Sure! Let's go through the problem step-by-step by using the table you provided.
The table lists values of [tex]\( x \)[/tex] and their corresponding function values [tex]\( f(x) \)[/tex]:
[tex]\[
\begin{array}{|c|c|}
\hline
x & f(x) \\
\hline
-2 & -7 \\
-1 & -4 \\
0 & -1 \\
1 & 2 \\
2 & 5 \\
\hline
\end{array}
\][/tex]
Our goal is to extract the [tex]\( x \)[/tex] values and the corresponding [tex]\( f(x) \)[/tex] values.
### Step-by-Step Solution:
1. Identify the [tex]\( x \)[/tex] values:
The [tex]\( x \)[/tex] values in the table are:
[tex]\[
x = \{-2, -1, 0, 1, 2\}
\][/tex]
2. Identify the [tex]\( f(x) \)[/tex] values:
The [tex]\( f(x) \)[/tex] values corresponding to each [tex]\( x \)[/tex] value are:
[tex]\[
f(x) = \{-7, -4, -1, 2, 5\}
\][/tex]
### Summary of Results:
- List of [tex]\( x \)[/tex] values: [tex]\([-2, -1, 0, 1, 2]\)[/tex]
- List of [tex]\( f(x) \)[/tex] values: [tex]\([-7, -4, -1, 2, 5]\)[/tex]
Upon review, we see that the pairs [tex]\((x, f(x))\)[/tex] perfectly correspond to the values in the table provided:
- For [tex]\( x = -2 \)[/tex], [tex]\( f(x) = -7 \)[/tex]
- For [tex]\( x = -1 \)[/tex], [tex]\( f(x) = -4 \)[/tex]

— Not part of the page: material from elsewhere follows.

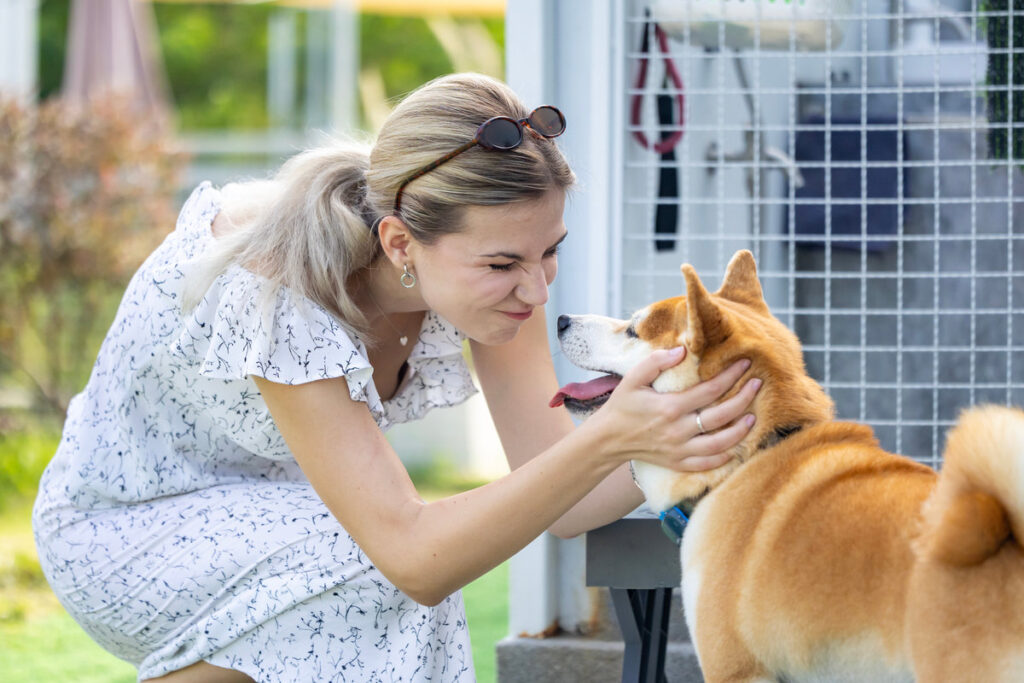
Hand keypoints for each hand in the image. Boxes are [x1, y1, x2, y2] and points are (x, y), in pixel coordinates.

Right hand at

- For [tex]\( x = 0 \)[/tex], [tex]\( f(x) = -1 \)[/tex]
- For [tex]\( x = 1 \)[/tex], [tex]\( f(x) = 2 \)[/tex]
- For [tex]\( x = 2 \)[/tex], [tex]\( f(x) = 5 \)[/tex]
Therefore, the tables summarizing the [tex]\( x \)[/tex] values and the corresponding [tex]\( f(x) \)[/tex] values are as follows:
[tex]\[
\begin{array}{ccc}
x & : & \{-2, -1, 0, 1, 2\} \\
f(x) & : & \{-7, -4, -1, 2, 5\}
\end{array}
\][/tex]
This detail confirms the correspondence between the values in a clear and systematic manner.